- INPUT:
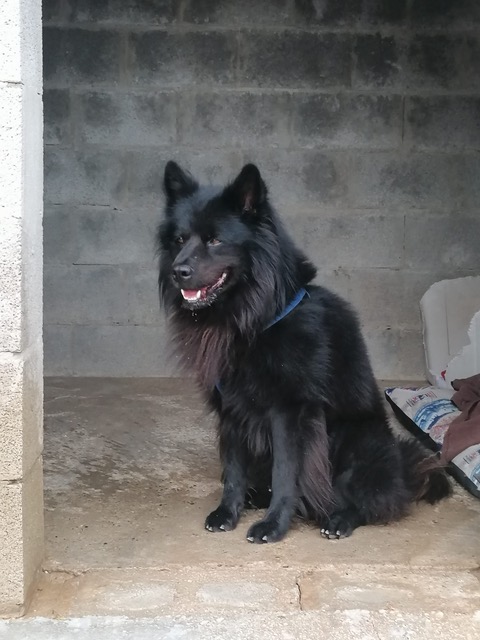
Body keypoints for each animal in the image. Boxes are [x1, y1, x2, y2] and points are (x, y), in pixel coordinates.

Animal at [157, 161, 451, 543]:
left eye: (215, 240)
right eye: (179, 240)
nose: (178, 272)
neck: (253, 321)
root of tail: (403, 469)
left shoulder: (290, 412)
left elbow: (286, 474)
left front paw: (273, 525)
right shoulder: (231, 411)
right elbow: (233, 470)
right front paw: (227, 512)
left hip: (356, 441)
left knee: (373, 501)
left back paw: (339, 519)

- EXERCISE BRIEF: Filter the entries above down to the lines that contain "left".

- THE COMPLETED TASK:
left eye: (215, 240)
left shoulder: (290, 412)
left elbow: (286, 474)
left front paw: (273, 525)
left hip: (356, 441)
left knee: (373, 501)
left back paw: (339, 519)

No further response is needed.